Takdir adalah ketentuan Allah yang berlaku bagi para makhluknya sesuai dengan pengetahuan dan hikmah-Nya. Seorang muslim dituntut untuk menyakini bahwa setiap apa yang terjadi pada makhluk yang ada dialam semesta merupakan atas kehendak Allah sesuai dengan pengetahuan-Nya, yang telah ditulis di Lauh Mahfudz. Oleh karena itu seseorang tidak dikatakan beriman hingga dia beriman kepada takdir secara benar. Rasulullah bersabda :

لَا يُؤْمِنُ عَبْدٌ حَتَّى يُؤْمِنَ بِاْلقَدَرِ خَيْرِهِ وَشَرِّهِ، حَتَّى يَعْلَمَ أَنَّ مَا أَصَابَهُ لَمْ يَكُنْ لِيُخْطِئَهُ، وَأَنَّ مَا أَخْطَأَهُ لَمْ يَكُنْ لِيُصِيْبَهُ

“Tidaklah seseorang beriman hingga ia beriman kepada takdir baik atau buruk, hingga ia yakin bahwa apa yang akan menimpanya tidak akan luput darinya dan apa yang akan luput darinya tidak akan menimpanya.” (HR. Ahmad no. 6703, at-Tirmidzi no. 2144, Hadist shahih).

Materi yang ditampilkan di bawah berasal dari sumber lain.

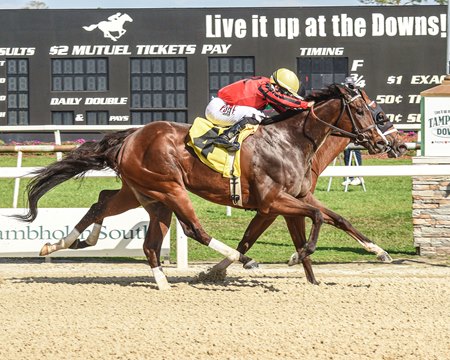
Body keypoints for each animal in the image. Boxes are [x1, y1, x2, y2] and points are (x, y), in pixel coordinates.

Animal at [19, 83, 388, 290]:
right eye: (360, 109)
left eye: (374, 111)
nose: (381, 142)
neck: (290, 140)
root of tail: (131, 136)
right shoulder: (272, 201)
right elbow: (317, 218)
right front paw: (299, 256)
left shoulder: (294, 197)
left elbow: (334, 218)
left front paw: (374, 252)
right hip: (169, 188)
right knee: (193, 229)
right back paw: (241, 261)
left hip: (144, 193)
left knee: (109, 206)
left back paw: (64, 245)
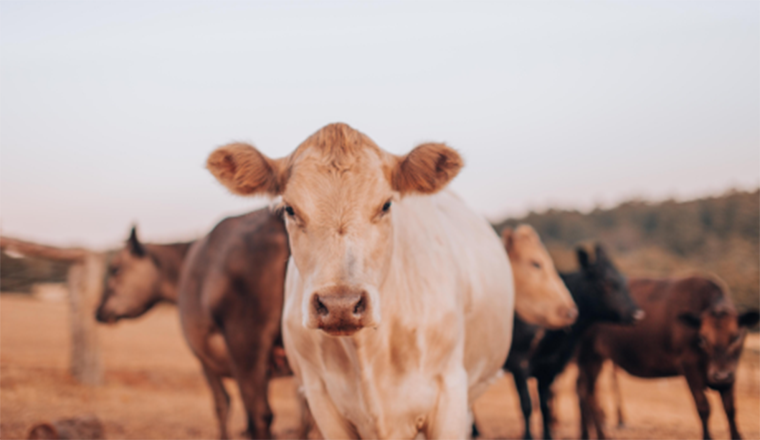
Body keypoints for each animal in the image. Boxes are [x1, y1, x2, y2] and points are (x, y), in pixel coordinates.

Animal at [576, 276, 760, 440]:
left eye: (736, 337)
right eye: (702, 339)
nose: (720, 375)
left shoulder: (731, 373)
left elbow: (730, 409)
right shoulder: (689, 368)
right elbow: (703, 407)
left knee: (582, 389)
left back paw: (585, 434)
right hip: (589, 356)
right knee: (588, 393)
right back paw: (601, 436)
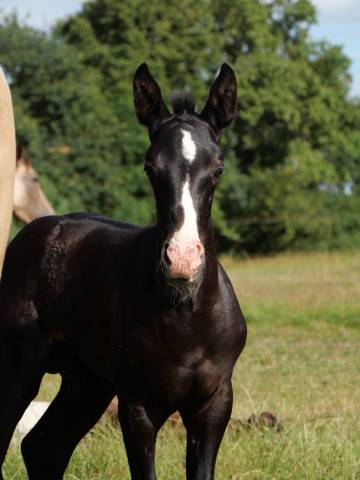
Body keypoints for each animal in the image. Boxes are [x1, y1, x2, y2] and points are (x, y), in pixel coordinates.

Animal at [0, 64, 248, 480]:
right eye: (150, 168)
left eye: (218, 168)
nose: (182, 259)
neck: (186, 315)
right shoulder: (138, 406)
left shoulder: (213, 405)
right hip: (21, 370)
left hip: (87, 383)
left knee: (43, 447)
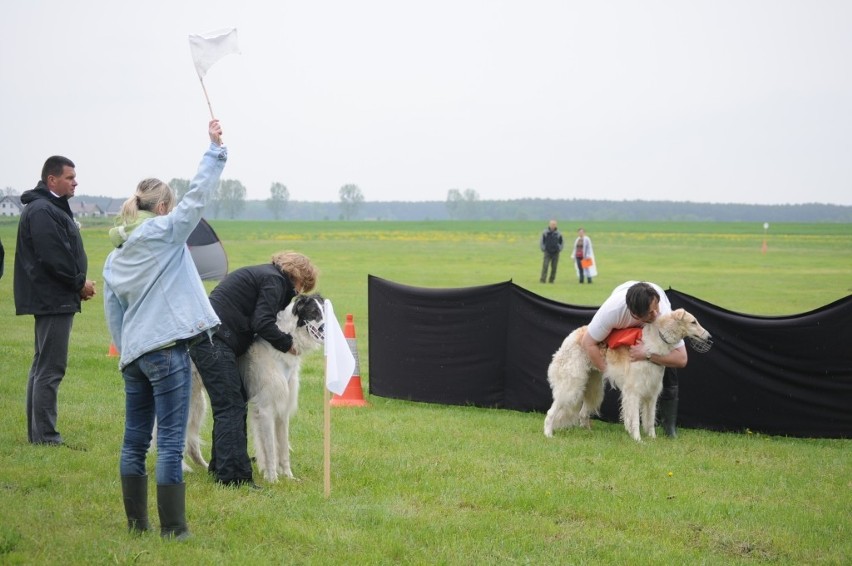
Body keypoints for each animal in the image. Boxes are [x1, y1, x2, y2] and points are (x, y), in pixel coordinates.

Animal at [544, 310, 712, 444]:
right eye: (693, 322)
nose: (709, 337)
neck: (653, 343)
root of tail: (573, 335)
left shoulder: (652, 394)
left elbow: (650, 420)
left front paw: (652, 439)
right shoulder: (633, 392)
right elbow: (635, 420)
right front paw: (638, 440)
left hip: (593, 387)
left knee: (582, 413)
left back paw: (588, 433)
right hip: (572, 386)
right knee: (550, 413)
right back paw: (548, 434)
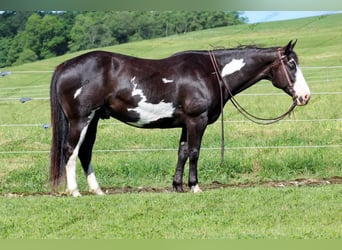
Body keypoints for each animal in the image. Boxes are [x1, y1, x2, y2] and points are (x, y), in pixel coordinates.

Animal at [50, 40, 310, 196]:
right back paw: (74, 191)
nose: (305, 96)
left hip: (93, 120)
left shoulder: (186, 123)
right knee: (70, 150)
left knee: (85, 152)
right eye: (291, 64)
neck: (211, 72)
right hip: (81, 120)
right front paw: (194, 186)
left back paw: (97, 191)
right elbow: (194, 152)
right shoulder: (197, 120)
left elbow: (182, 152)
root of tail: (64, 65)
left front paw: (177, 186)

Coba kita renungkan kisah al-Walid bin Ubadah bin Shamit, beliau pernah berkata kepada bapaknya ketika menjelang kematian bapaknya, “Wahai ayahku berwasiatlah untuk kebaikanku”! lalu bapaknya berkata, “Dudukkanlah aku”! Ketika dia sudah duduk lalu berkata, “Wahai anakku kamu tidak akan merasakan lezatnya iman, kamu tidak akan pernah sampai pada hakikat mengetahui Allah dengan benar, hingga kamu beriman kepada takdir yang baik dan buruk”. Lalu al-Walid berkata, “Wahai ayahku bagaimana aku mengetahui baik dan buruknya takdir?” Dia berkata, “Wahai anakku apa yang dikehendaki oleh Allah luput darimu maka tidak akan pernah menimpamu, dan apa yang dikendaki-Nya akan menimpamu maka ia tidak akan luput darimu, Wahai anakku aku pernah mendengar Rasulullah bersabda :

إِنَّ أَوَّلَ مَا خَلَقَ اللَّهُ الْقَلَمَ، فَقَالَ لَهُ: اكْتُبْ قَالَ: رَبِّ وَمَاذَا أَكْتُبُ؟ قَالَ: اكْتُبْ مَقَادِيْرَ كُلِّ شَيْءٍ حَتَّى تَقُوْمَ السَّاعَةُ

“Sesungguhnya pertama kali yang Allah ciptakan adalah pena, lalu Allah berfirman,  ‘Tulislah!’, lalu pena berkata, ‘Apa yang harus aku tulis wahai Rabbku?’ Allah berfirman, “Tulislah takdir segala sesuatu hingga terjadi hari kiamat.”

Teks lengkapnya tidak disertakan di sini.